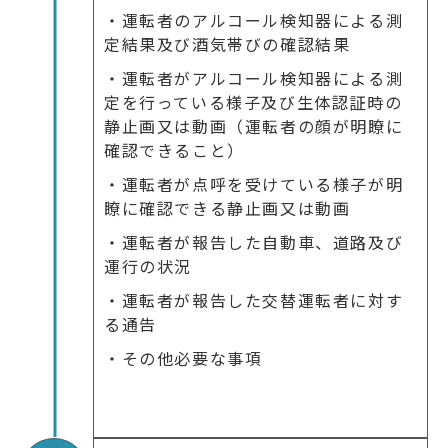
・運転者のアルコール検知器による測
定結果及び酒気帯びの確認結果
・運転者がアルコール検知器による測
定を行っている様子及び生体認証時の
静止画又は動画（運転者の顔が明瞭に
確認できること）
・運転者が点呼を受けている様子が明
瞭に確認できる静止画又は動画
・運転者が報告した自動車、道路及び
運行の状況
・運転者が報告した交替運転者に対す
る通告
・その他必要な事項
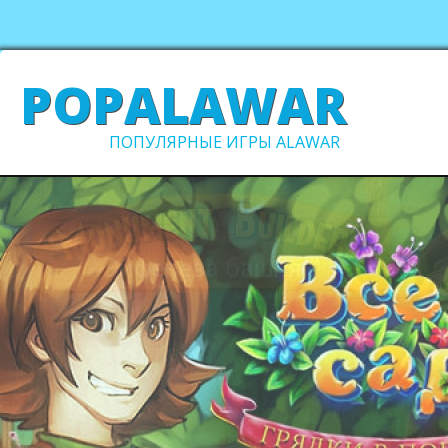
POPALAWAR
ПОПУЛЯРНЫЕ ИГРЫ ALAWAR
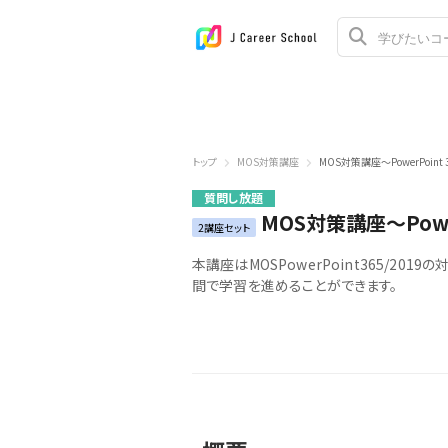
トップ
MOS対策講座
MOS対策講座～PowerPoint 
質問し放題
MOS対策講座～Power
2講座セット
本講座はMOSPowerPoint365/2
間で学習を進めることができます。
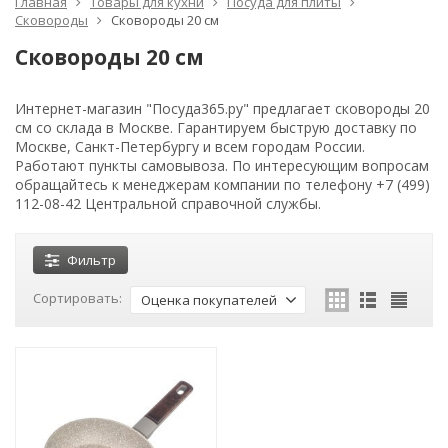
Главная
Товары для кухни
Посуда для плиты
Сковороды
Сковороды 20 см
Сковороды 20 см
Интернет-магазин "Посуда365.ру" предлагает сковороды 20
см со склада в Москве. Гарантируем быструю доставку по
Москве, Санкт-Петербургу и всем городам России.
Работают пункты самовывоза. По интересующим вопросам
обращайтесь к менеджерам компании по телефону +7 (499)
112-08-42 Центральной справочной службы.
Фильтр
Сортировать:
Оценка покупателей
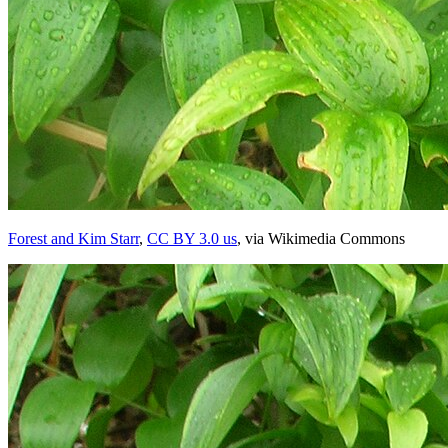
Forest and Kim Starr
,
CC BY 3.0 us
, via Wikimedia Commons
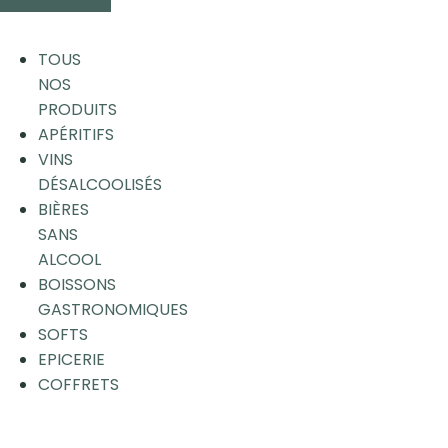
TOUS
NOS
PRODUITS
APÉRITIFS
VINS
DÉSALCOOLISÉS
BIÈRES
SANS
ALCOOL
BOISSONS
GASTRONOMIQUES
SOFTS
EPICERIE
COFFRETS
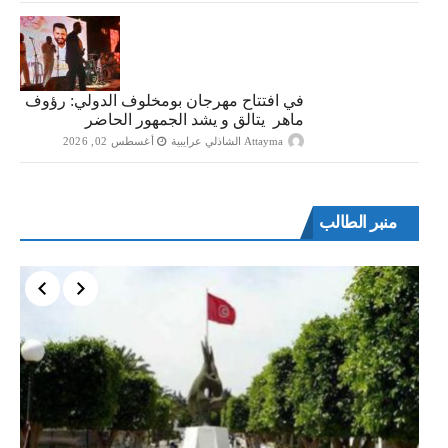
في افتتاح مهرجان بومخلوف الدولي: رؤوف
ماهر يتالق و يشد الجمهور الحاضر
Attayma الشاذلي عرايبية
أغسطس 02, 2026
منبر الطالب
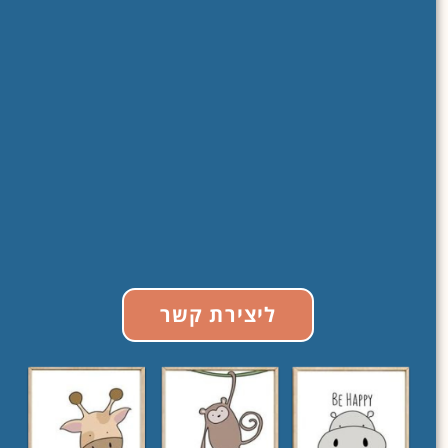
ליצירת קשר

————————

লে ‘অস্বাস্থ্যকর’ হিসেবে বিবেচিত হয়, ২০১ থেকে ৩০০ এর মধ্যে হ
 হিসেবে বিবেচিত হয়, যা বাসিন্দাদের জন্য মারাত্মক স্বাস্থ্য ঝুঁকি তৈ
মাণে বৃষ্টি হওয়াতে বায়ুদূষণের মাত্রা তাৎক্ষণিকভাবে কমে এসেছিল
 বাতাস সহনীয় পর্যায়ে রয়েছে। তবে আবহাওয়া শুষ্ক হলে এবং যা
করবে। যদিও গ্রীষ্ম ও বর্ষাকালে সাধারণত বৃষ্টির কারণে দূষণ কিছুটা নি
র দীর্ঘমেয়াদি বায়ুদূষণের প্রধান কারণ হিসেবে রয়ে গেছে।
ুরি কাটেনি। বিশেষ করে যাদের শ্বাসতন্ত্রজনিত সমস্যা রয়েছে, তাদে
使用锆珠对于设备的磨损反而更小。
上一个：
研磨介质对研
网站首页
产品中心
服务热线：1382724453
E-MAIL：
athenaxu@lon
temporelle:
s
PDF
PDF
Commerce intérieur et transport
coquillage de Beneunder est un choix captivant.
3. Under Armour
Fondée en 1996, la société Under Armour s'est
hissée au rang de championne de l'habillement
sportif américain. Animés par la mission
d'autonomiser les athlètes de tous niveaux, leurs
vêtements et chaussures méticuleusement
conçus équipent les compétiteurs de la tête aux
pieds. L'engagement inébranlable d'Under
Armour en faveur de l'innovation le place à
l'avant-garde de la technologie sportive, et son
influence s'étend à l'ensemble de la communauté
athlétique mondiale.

————————

Exercise brief: Using the data above, repeat exactly the lines that begin at the line with "pieds. L'engagement inébranlable d'Under" and end at the line with "athlétique mondiale.", both ends included.

Exercise answer:
pieds. L'engagement inébranlable d'Under
Armour en faveur de l'innovation le place à
l'avant-garde de la technologie sportive, et son
influence s'étend à l'ensemble de la communauté
athlétique mondiale.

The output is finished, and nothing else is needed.